“Leadership is about influence and inspiration.” – Everyone who knows anything
Who has the most influence on the mood in your workplace?
If you’re part of the leadership – formal or informal – you do. Especially if your mood reveals your anxieties and worries about the business or your lack of compassion for those struggling to meet your expectations.
In one of my favorite strips ever (http://www.gocomics.com/calvinandhobbes/1989/03/22), Calvin sums it up nicely: “Nothing helps a bad mood like spreading it around a little bit.”
Around the mid-point of my Air Force career, a mentor remarked to me one day, “You’re just not prone to happiness, are you?” After he had my 8-year-old daughter explain what a Marsh-wiggle was, we talked about the effect it was having on my airmen. I got his point, and I’d like to think I’m remembered differently by those who served with me in my later years.
Like leading by example, you don’t have a choice about impacting the office climate with the mood you’re emoting.

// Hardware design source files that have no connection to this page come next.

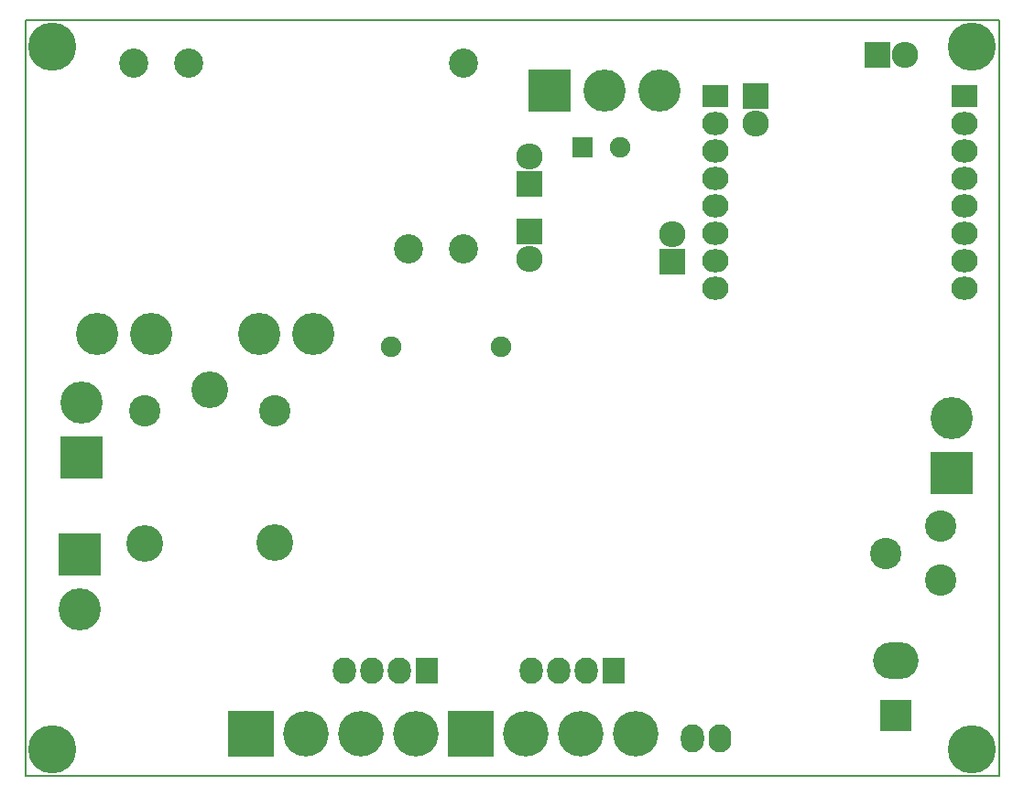
<source format=gbr>
%TF.GenerationSoftware,KiCad,Pcbnew,4.0.2+dfsg1-stable*%
%TF.CreationDate,2019-03-07T19:46:06+01:00*%
%TF.ProjectId,v2,76322E6B696361645F70636200000000,rev?*%
%TF.FileFunction,Soldermask,Bot*%
%FSLAX46Y46*%
G04 Gerber Fmt 4.6, Leading zero omitted, Abs format (unit mm)*
G04 Created by KiCad (PCBNEW 4.0.2+dfsg1-stable) date czw, 7 mar 2019, 19:46:06*
%MOMM*%
G01*
G04 APERTURE LIST*
%ADD10C,0.100000*%
%ADD11C,0.150000*%
%ADD12R,3.900000X3.900000*%
%ADD13C,3.900000*%
%ADD14O,2.432000X2.127200*%
%ADD15R,2.432000X2.127200*%
%ADD16C,2.700000*%
%ADD17O,2.100000X2.600000*%
%ADD18O,2.120000X2.600000*%
%ADD19C,1.900000*%
%ADD20R,2.432000X2.432000*%
%ADD21O,2.432000X2.432000*%
%ADD22R,2.940000X2.940000*%
%ADD23O,4.200000X3.400000*%
%ADD24C,4.210000*%
%ADD25R,4.210000X4.210000*%
%ADD26C,2.900000*%
%ADD27C,3.400000*%
%ADD28C,2.899360*%
%ADD29R,2.127200X2.432000*%
%ADD30O,2.127200X2.432000*%
%ADD31C,4.464000*%
%ADD32R,1.900000X1.900000*%
G04 APERTURE END LIST*
D10*
D11*
X0Y0D02*
X90000000Y0D01*
X0Y-70000000D02*
X0Y0D01*
X90000000Y-70000000D02*
X0Y-70000000D01*
X90000000Y0D02*
X90000000Y-70000000D01*
D12*
X48450500Y-6540500D03*
D13*
X53530500Y-6540500D03*
X58610500Y-6540500D03*
D14*
X63811000Y-24844500D03*
X63811000Y-22304500D03*
X63811000Y-19764500D03*
X63811000Y-17224500D03*
X63811000Y-14684500D03*
X63811000Y-12144500D03*
X63811000Y-9604500D03*
D15*
X63811000Y-7064500D03*
X86811000Y-7064500D03*
D14*
X86811000Y-9604500D03*
X86811000Y-12144500D03*
X86811000Y-14684500D03*
X86811000Y-17224500D03*
X86811000Y-19764500D03*
X86811000Y-22304500D03*
X86811000Y-24844500D03*
D16*
X40480000Y-4000000D03*
X10000000Y-4000000D03*
X15080000Y-4000000D03*
X40480000Y-21180000D03*
X35400000Y-21180000D03*
D17*
X64250000Y-66500000D03*
D18*
X61710000Y-66500000D03*
D12*
X5200000Y-40540000D03*
D13*
X5200000Y-35460000D03*
D12*
X5000000Y-49460000D03*
D13*
X5000000Y-54540000D03*
X21638260Y-29083000D03*
X26636980Y-29083000D03*
X11635740Y-29083000D03*
X6637020Y-29083000D03*
D19*
X33860740Y-30226000D03*
X44020740Y-30226000D03*
D20*
X67500500Y-7048500D03*
D21*
X67500500Y-9588500D03*
D22*
X80500000Y-64340000D03*
D23*
X80500000Y-59260000D03*
D24*
X46228000Y-66040000D03*
X51308000Y-66040000D03*
D25*
X41148000Y-66040000D03*
D24*
X56388000Y-66040000D03*
D12*
X85598000Y-41910000D03*
D13*
X85598000Y-36830000D03*
D20*
X78820000Y-3270000D03*
D21*
X81360000Y-3270000D03*
D26*
X23068000Y-36176500D03*
D27*
X23068000Y-48376500D03*
X11018000Y-48426500D03*
D26*
X11068000Y-36176500D03*
D27*
X17018000Y-34226500D03*
D28*
X79542640Y-49362360D03*
X84582000Y-51861720D03*
X84582000Y-46863000D03*
D20*
X46620000Y-15220000D03*
D21*
X46620000Y-12680000D03*
D20*
X59817000Y-22352000D03*
D21*
X59817000Y-19812000D03*
D20*
X46620000Y-19570000D03*
D21*
X46620000Y-22110000D03*
D24*
X25908000Y-66040000D03*
X30988000Y-66040000D03*
D25*
X20828000Y-66040000D03*
D24*
X36068000Y-66040000D03*
D29*
X54356000Y-60198000D03*
D30*
X51816000Y-60198000D03*
X49276000Y-60198000D03*
X46736000Y-60198000D03*
D29*
X37084000Y-60198000D03*
D30*
X34544000Y-60198000D03*
X32004000Y-60198000D03*
X29464000Y-60198000D03*
D31*
X87500000Y-67500000D03*
X2500000Y-67500000D03*
X2500000Y-2500000D03*
X87500000Y-2500000D03*
D19*
X55020000Y-11820000D03*
D32*
X51520000Y-11820000D03*
M02*

</source>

You may not be aware that you’re doing it, but that’s a matter of your emotional intelligence, not reality on the ground.
No, I’m not trying to resurrect the old myth about leaders having to be charismatic – there’s plenty to evidence to debunk that; but from the C-suites to the referent leader far down in the organization, others are taking their positive and negative emotional cues from you. This is anything but new information, and yet we could all benefit from the occasional friendly reminder.
A huge part of a leader’s job is inspiring others to follow in pursuit of a vision. You make it really hard for them to be inspired if they don’t think you’re inspired yourself. Reflect for a second on a couple of the best leaders you’ve known – were they positive and encouraging in a way that made you want to do more and better, or did their interactions feel perfunctory and their tone and manner show worn places in the veneer covering their anxiety.
Okay, here’s a test: we all come to work at less than our best once in a while. On the rare occasion you do – regardless of whether you’re bothered by something work-related or something that happened outside the office – do people ask you what’s wrong? If not, you should be worried. It means they’re either used to you being in a bad mood, or you’re not as approachable as you should be.
If that strikes too close to home, stop it. Get your fire back… people need to believe that you like being their leader.
I can’t guarantee your motivation and authentic positive outlook will fill your workplace with unicorns, butterflies, and rainbows. But it won’t hurt. On the other hand, there can be no doubt that your dour mood directly affects your employees’ morale and engagement.
Your folks deserve your best. Are you giving it to them?